* Activity: State the number of lines in the records beneath that hold the word "associated", and add nothing.

* Supplied records:

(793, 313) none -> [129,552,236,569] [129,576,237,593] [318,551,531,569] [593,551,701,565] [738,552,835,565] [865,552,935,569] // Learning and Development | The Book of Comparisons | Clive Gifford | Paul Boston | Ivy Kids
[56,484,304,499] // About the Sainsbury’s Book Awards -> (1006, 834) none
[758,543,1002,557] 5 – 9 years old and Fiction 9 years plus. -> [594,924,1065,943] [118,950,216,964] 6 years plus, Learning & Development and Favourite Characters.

--

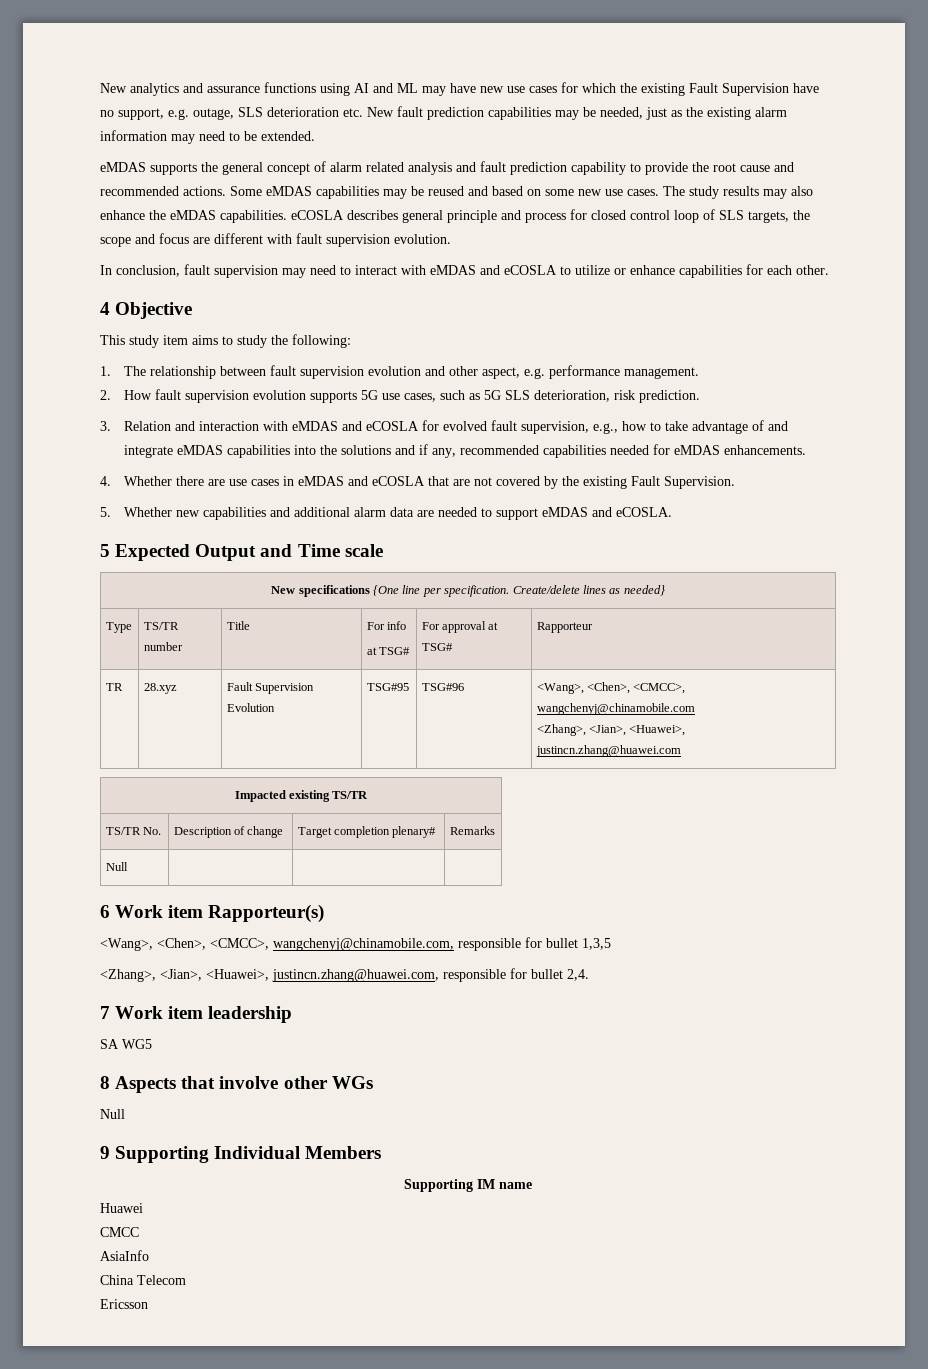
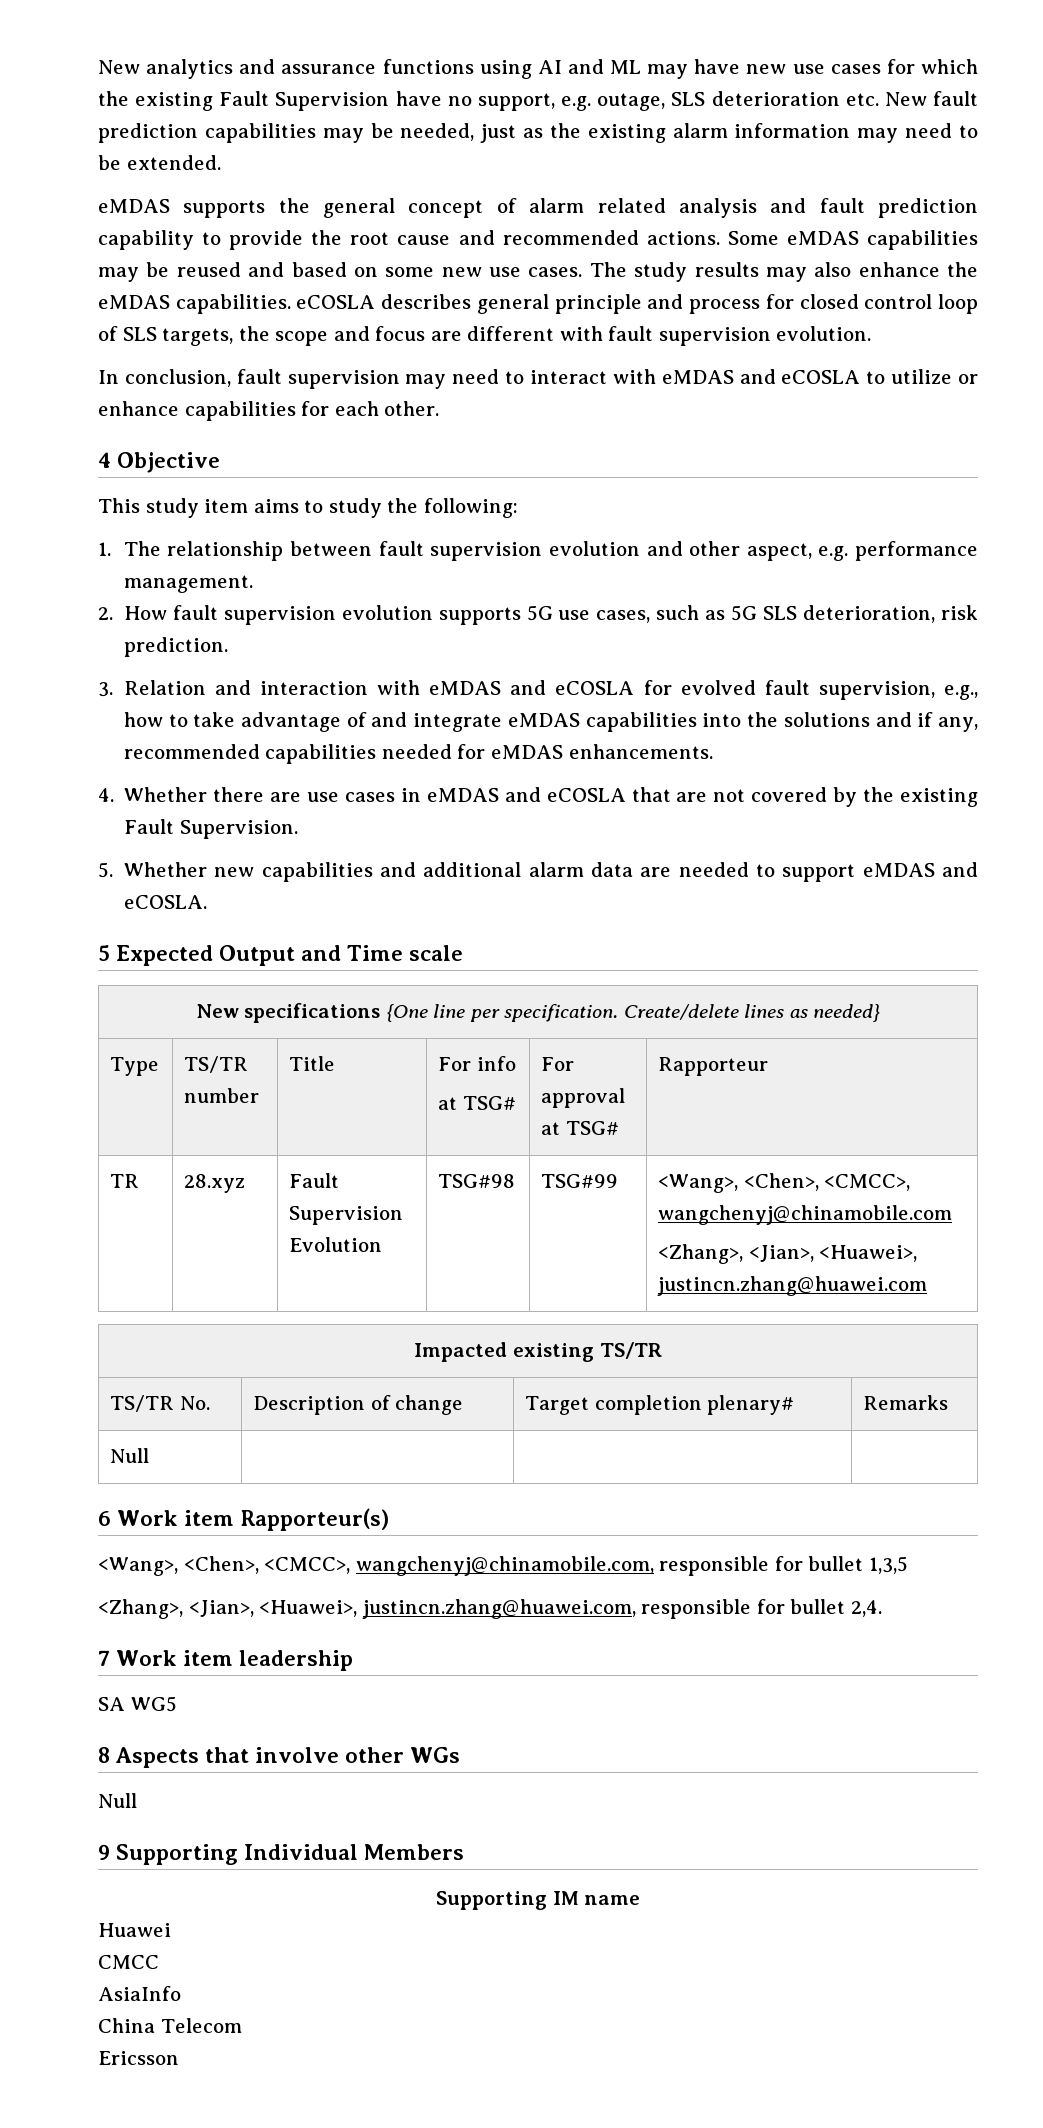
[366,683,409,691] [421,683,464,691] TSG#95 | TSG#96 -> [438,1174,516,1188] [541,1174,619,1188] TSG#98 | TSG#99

==

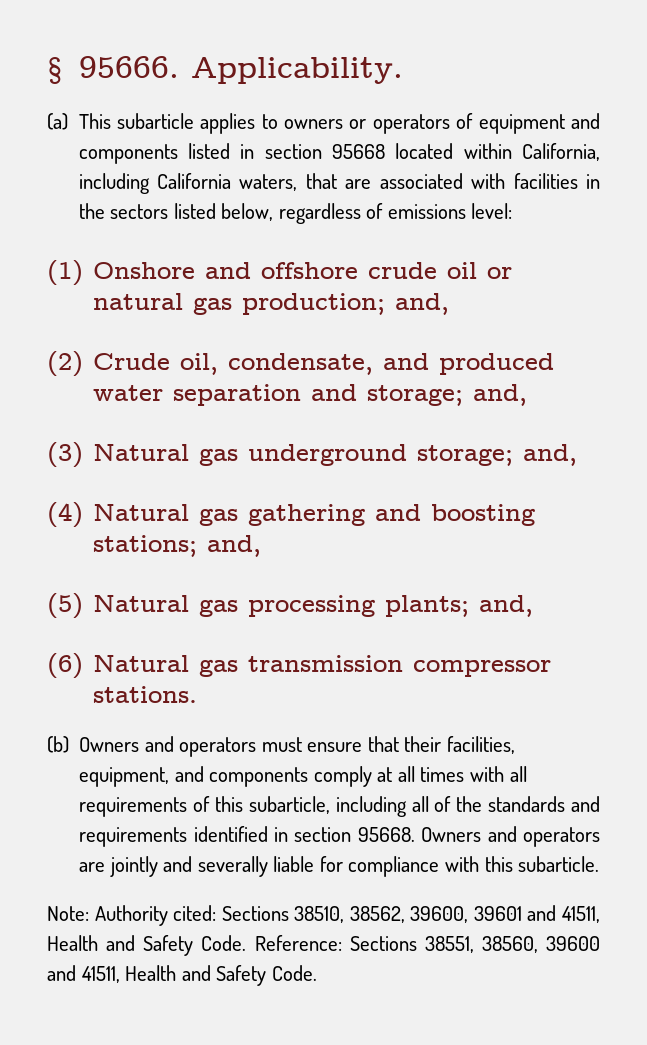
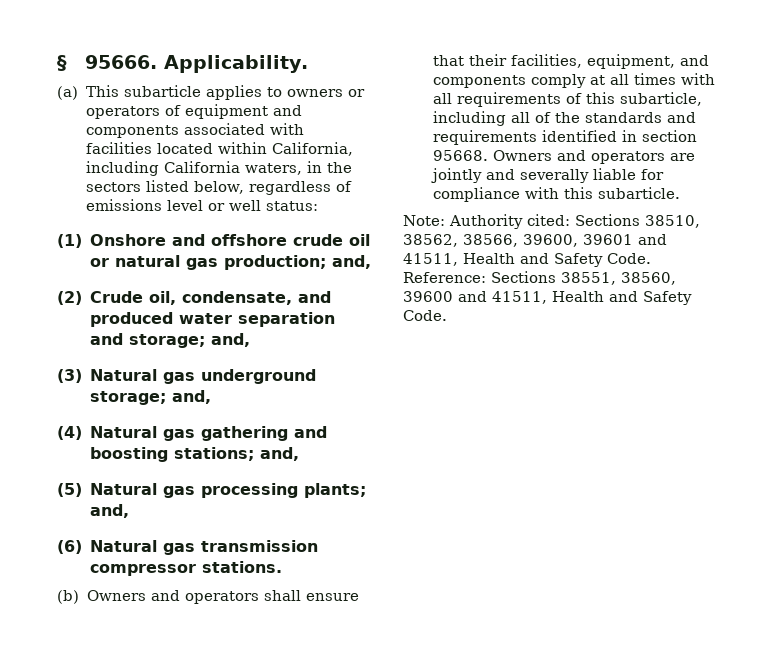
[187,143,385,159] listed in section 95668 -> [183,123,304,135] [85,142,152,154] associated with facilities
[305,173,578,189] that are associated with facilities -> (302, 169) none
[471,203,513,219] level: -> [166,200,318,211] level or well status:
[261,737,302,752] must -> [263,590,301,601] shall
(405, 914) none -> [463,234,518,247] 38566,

* Written solution: 2